JurnalLugas.Com – Kasus kejahatan terhadap anak kembali mencuat dan memantik keprihatinan publik. Aparat kepolisian berhasil mengungkap dugaan tindak pidana serius yang melibatkan seorang pelatih silat di wilayah Waringinkurung, Kabupaten Serang.
Pria berinisial MY, yang sehari-hari bekerja sebagai buruh harian lepas, diamankan oleh tim Subdit Perlindungan Perempuan dan Anak (PPA) Ditreskrimum Polda Banten. Ia diduga melakukan tindakan asusila terhadap lima anak di bawah umur dengan memanfaatkan kepercayaan korban melalui pendekatan spiritual.
Kabid Humas Polda Banten, Kombes Pol Maruli Ahiles Hutapea, menjelaskan bahwa pelaku menjalankan aksinya dengan modus yang terbilang licik. Ia menawarkan ritual “pembersihan diri” kepada korban, yang diklaim dapat menyucikan tubuh dan jiwa.
“Pelaku memanfaatkan dalih ritual dengan memandikan korban menggunakan air kembang serta melakukan pijatan. Namun di balik itu, terdapat dugaan tindakan menyimpang,” ujarnya dalam keterangan di Serang, Senin (6/4/2026).
Berdasarkan hasil penyelidikan, praktik tersebut diduga telah berlangsung sejak Mei 2025. Kasus ini akhirnya terungkap setelah salah satu korban, didampingi keluarganya, melapor ke pihak kepolisian pada awal April 2026.

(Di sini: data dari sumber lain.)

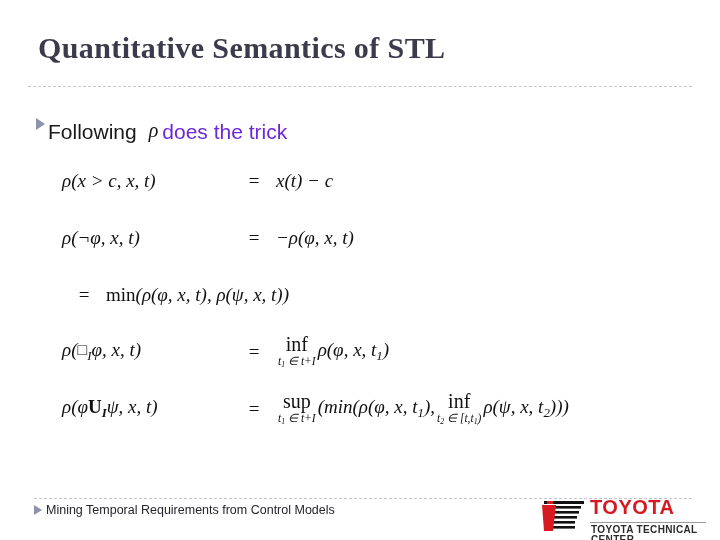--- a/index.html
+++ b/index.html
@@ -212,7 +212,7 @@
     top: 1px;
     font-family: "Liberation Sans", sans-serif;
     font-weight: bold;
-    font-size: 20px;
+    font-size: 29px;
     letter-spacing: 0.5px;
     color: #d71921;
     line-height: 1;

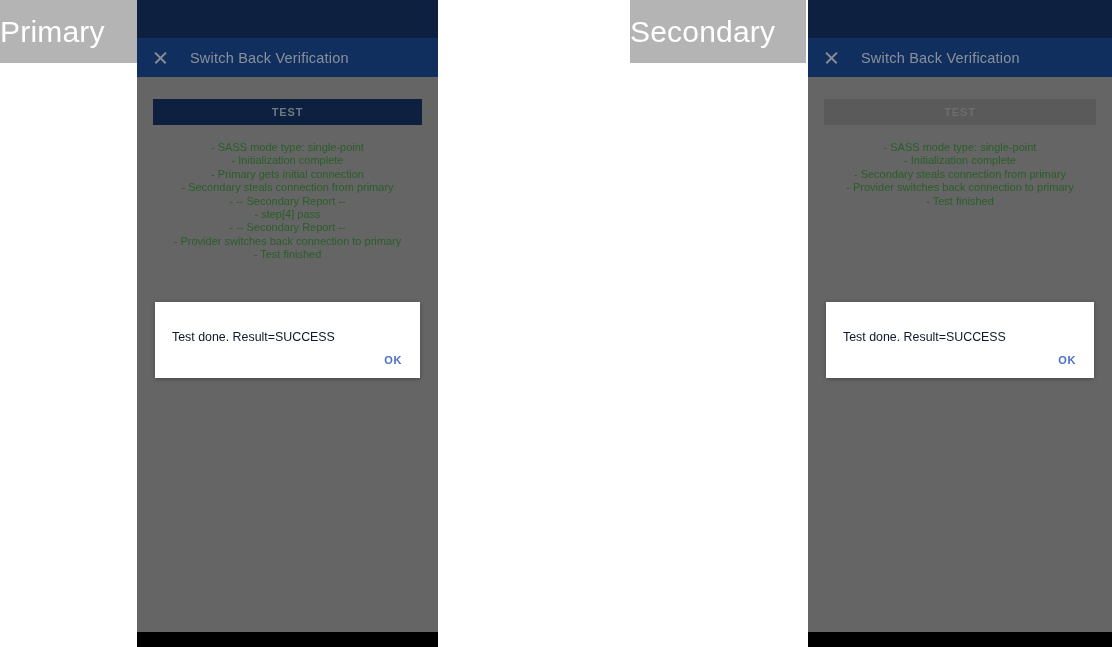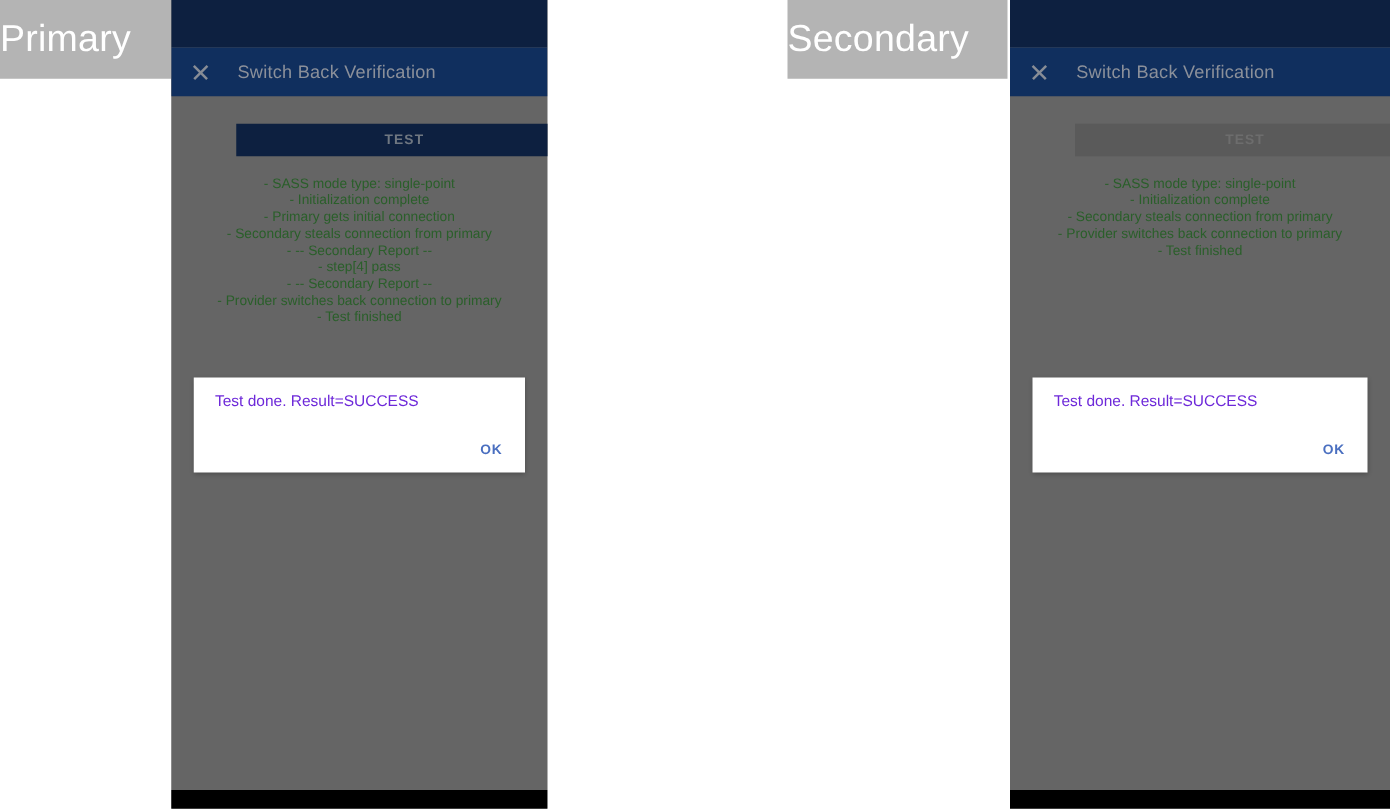--- a/index.html
+++ b/index.html
@@ -97,7 +97,6 @@
     border: none;
     padding: 0;
     font-family: "Liberation Sans", sans-serif;
-    margin-left: 36px;
   }
   .test-button.enabled {
     background: #0d2040;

Dari pendalaman sementara, aparat mengidentifikasi lima korban yang seluruhnya masih berusia anak. Tiga di antaranya diduga mengalami tindak persetubuhan, sementara dua lainnya menjadi korban perbuatan cabul.
Dalam proses pengungkapan, polisi turut mengamankan sejumlah barang bukti yang diduga berkaitan dengan aksi pelaku, mulai dari kain, minyak urut, ember, gayung, hingga dokumen hasil visum korban.
Atas perbuatannya, MY dijerat dengan sejumlah pasal dalam Undang-Undang Nomor 1 Tahun 2023 tentang KUHP, yakni Pasal 473 serta Pasal 414 dan 415, yang mengatur tentang kejahatan seksual terhadap anak. Ancaman hukuman yang dihadapi maksimal mencapai 12 tahun penjara.
Polda Banten menegaskan komitmennya untuk mengusut tuntas kasus ini serta memberikan perlindungan kepada para korban. Masyarakat juga diminta untuk lebih waspada terhadap berbagai modus kejahatan yang menyasar anak-anak, terutama yang berkedok praktik spiritual atau pelatihan nonformal.
“Kami mengimbau agar masyarakat segera melapor melalui Call Center 110 jika menemukan indikasi tindak pidana, khususnya yang menyangkut perempuan dan anak,” tambahnya.
Kasus ini menjadi pengingat penting bahwa perlindungan terhadap anak harus melibatkan seluruh elemen masyarakat. Kewaspadaan orang tua dan lingkungan sekitar menjadi kunci utama dalam mencegah terjadinya kejahatan serupa.